• [Exercise requirements] Copy out each line of the entries below in which the string "Adhesive" appears.

══ Material for the task

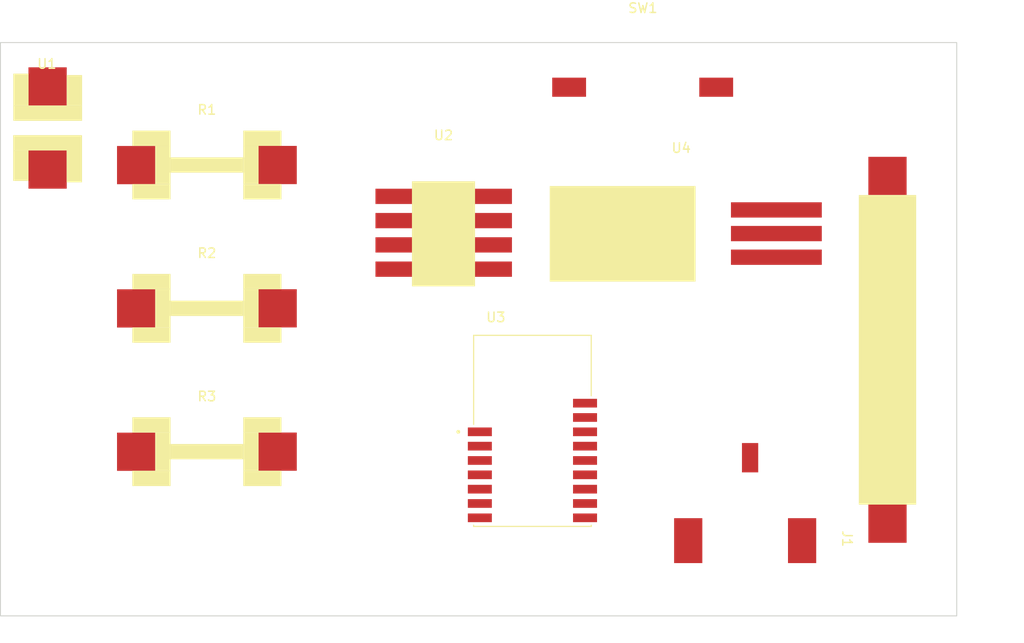
<source format=kicad_pcb>
(kicad_pcb (version 20211014) (generator pcbnew)

  (general
    (thickness 1.6)
  )

  (paper "A4")
  (layers
    (0 "F.Cu" signal)
    (31 "B.Cu" signal)
    (32 "B.Adhes" user "B.Adhesive")
    (33 "F.Adhes" user "F.Adhesive")
    (34 "B.Paste" user)
    (35 "F.Paste" user)
    (36 "B.SilkS" user "B.Silkscreen")
    (37 "F.SilkS" user "F.Silkscreen")
    (38 "B.Mask" user)
    (39 "F.Mask" user)
    (40 "Dwgs.User" user "User.Drawings")
    (41 "Cmts.User" user "User.Comments")
    (42 "Eco1.User" user "User.Eco1")
    (43 "Eco2.User" user "User.Eco2")
    (44 "Edge.Cuts" user)
    (45 "Margin" user)
    (46 "B.CrtYd" user "B.Courtyard")
    (47 "F.CrtYd" user "F.Courtyard")
    (48 "B.Fab" user)
    (49 "F.Fab" user)
    (50 "User.1" user)
    (51 "User.2" user)
    (52 "User.3" user)
    (53 "User.4" user)
    (54 "User.5" user)
    (55 "User.6" user)
    (56 "User.7" user)
    (57 "User.8" user)
    (58 "User.9" user)
  )

  (setup
    (stackup
      (layer "F.SilkS" (type "Top Silk Screen"))
      (layer "F.Paste" (type "Top Solder Paste"))
      (layer "F.Mask" (type "Top Solder Mask") (thickness 0.01))
      (layer "F.Cu" (type "copper") (thickness 0.035))
      (layer "dielectric 1" (type "core") (thickness 1.51) (material "FR4") (epsilon_r 4.5) (loss_tangent 0.02))
      (layer "B.Cu" (type "copper") (thickness 0.035))
      (layer "B.Mask" (type "Bottom Solder Mask") (thickness 0.01))
      (layer "B.Paste" (type "Bottom Solder Paste"))
      (layer "B.SilkS" (type "Bottom Silk Screen"))
      (copper_finish "None")
      (dielectric_constraints no)
    )
    (pad_to_mask_clearance 0)
    (pcbplotparams
      (layerselection 0x00010fc_ffffffff)
      (disableapertmacros false)
      (usegerberextensions false)
      (usegerberattributes true)
      (usegerberadvancedattributes true)
      (creategerberjobfile true)
      (svguseinch false)
      (svgprecision 6)
      (excludeedgelayer true)
      (plotframeref false)
      (viasonmask false)
      (mode 1)
      (useauxorigin false)
      (hpglpennumber 1)
      (hpglpenspeed 20)
      (hpglpendiameter 15.000000)
      (dxfpolygonmode true)
      (dxfimperialunits true)
      (dxfusepcbnewfont true)
      (psnegative false)
      (psa4output false)
      (plotreference true)
      (plotvalue true)
      (plotinvisibletext false)
      (sketchpadsonfab false)
      (subtractmaskfromsilk false)
      (outputformat 1)
      (mirror false)
      (drillshape 1)
      (scaleselection 1)
      (outputdirectory "")
    )
  )

  (net 0 "")
  (net 1 "Net-(R1-Pad1)")
  (net 2 "Net-(R2-Pad1)")
  (net 3 "unconnected-(U2-Pad1)")
  (net 4 "unconnected-(U2-Pad5)")
  (net 5 "Net-(BT1-Pad1)")
  (net 6 "unconnected-(U2-Pad8)")
  (net 7 "Net-(U2-Pad6)")
  (net 8 "Net-(BT1-Pad2)")
  (net 9 "Net-(R1-Pad2)")
  (net 10 "unconnected-(U3-Pad2)")
  (net 11 "unconnected-(U3-Pad3)")
  (net 12 "unconnected-(U3-Pad4)")
  (net 13 "unconnected-(U3-Pad5)")
  (net 14 "unconnected-(U3-Pad6)")
  (net 15 "unconnected-(U3-Pad9)")
  (net 16 "unconnected-(U3-Pad10)")
  (net 17 "unconnected-(U3-Pad11)")
  (net 18 "unconnected-(U3-Pad12)")
  (net 19 "unconnected-(U3-Pad13)")
  (net 20 "unconnected-(U3-Pad14)")
  (net 21 "unconnected-(U3-Pad15)")
  (net 22 "unconnected-(U3-Pad16)")
  (net 23 "Net-(U3-Pad7)")

  (footprint "4DPrinting:TPU" (layer "F.Cu") (at 129.792 79.7968))

  (footprint "4DPrinting:voltage_regulator" (layer "F.Cu") (at 179.3748 57.0484))

  (footprint "4DPrinting:Battery" (layer "F.Cu") (at 200.9648 69.1388 180))

  (footprint "4DPrinting:wave_gen" (layer "F.Cu") (at 113.1316 45.9232))

  (footprint "4DPrinting:charge_port" (layer "F.Cu") (at 186.0854 88.96 -90))

  (footprint "4DPrinting:custom_lf356" (layer "F.Cu") (at 154.5336 56.9976))

  (footprint "4DPrinting:TPU" (layer "F.Cu") (at 129.792 49.7968))

  (footprint "4DPrinting:switch" (layer "F.Cu") (at 175.3616 41.656))

  (footprint "4DPrinting:TPU" (layer "F.Cu") (at 129.792 64.7968))

  (footprint "4DPrinting:MODULE_ESP-M2" (layer "F.Cu") (at 163.8353 77.6224))

  (gr_rect (start 108.204 36.9824) (end 208.204 96.9824) (layer "Edge.Cuts") (width 0.1) (fill none) (tstamp 1dbe233e-6c37-4c7b-af36-40a9ab324afe))
  (dimension (type aligned) (layer "Dwgs.User") (tstamp 7cbd602c-cbcb-4fff-82d1-d4bdc56a2aba)
    (pts (xy 209.2 36.9316) (xy 209.2508 97.028))
    (height 0.050799)
    (gr_text "60.0964 mm" (at 210.324601 66.978871 270.0484326) (layer "Dwgs.User") (tstamp 7cbd602c-cbcb-4fff-82d1-d4bdc56a2aba)
      (effects (font (size 1 1) (thickness 0.15)))
    )
    (format (units 3) (units_format 1) (precision 4))
    (style (thickness 0.1) (arrow_length 1.27) (text_position_mode 0) (extension_height 0.58642) (extension_offset 0.5) keep_text_aligned)
  )
  (dimension (type aligned) (layer "Dwgs.User") (tstamp 8b8abcc1-8bcf-4e13-8b96-6c0f88c6f458)
    (pts (xy 108.254801 36) (xy 208.280001 36))
    (height 0.071873)
    (gr_text "100.0252 mm" (at 158.267401 34.921873) (layer "Dwgs.User") (tstamp 8b8abcc1-8bcf-4e13-8b96-6c0f88c6f458)
      (effects (font (size 1 1) (thickness 0.15)))
    )
    (format (units 3) (units_format 1) (precision 4))
    (style (thickness 0.1) (arrow_length 1.27) (text_position_mode 0) (extension_height 0.58642) (extension_offset 0.5) keep_text_aligned)
  )

  (zone (net 0) (net_name "") (layers F&B.Cu) (tstamp df77123f-249e-47ca-ab78-4b1b45867961) (hatch edge 0.508)
    (connect_pads (clearance 0))
    (min_thickness 0.254)
    (keepout (tracks not_allowed) (vias not_allowed) (pads allowed) (copperpour not_allowed) (footprints allowed))
    (fill (thermal_gap 0.508) (thermal_bridge_width 0.508))
    (polygon
      (pts
        (xy 134.2644 62.0776)
        (xy 125.3744 62.2808)
        (xy 125.222 52.7812)
        (xy 134.1628 52.6288)
      )
    )
  )
  (zone (net 0) (net_name "") (layer "B.Cu") (tstamp 8681d495-5676-4ac9-a44d-4a4700511949) (hatch edge 0.508)
    (connect_pads (clearance 0))
    (min_thickness 0.254)
    (keepout (tracks not_allowed) (vias not_allowed) (pads not_allowed) (copperpour allowed) (footprints allowed))
    (fill (thermal_gap 0.508) (thermal_bridge_width 0.508))
    (polygon
      (pts
        (xy 141.0356 85.316)
        (xy 119.7504 85.0112)
        (xy 119.598 64.7928)
        (xy 140.7816 64.6404)
      )
    )
  )
)

</source>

════

• [Exercise result]
    (32 "B.Adhes" user "B.Adhesive")
    (33 "F.Adhes" user "F.Adhesive")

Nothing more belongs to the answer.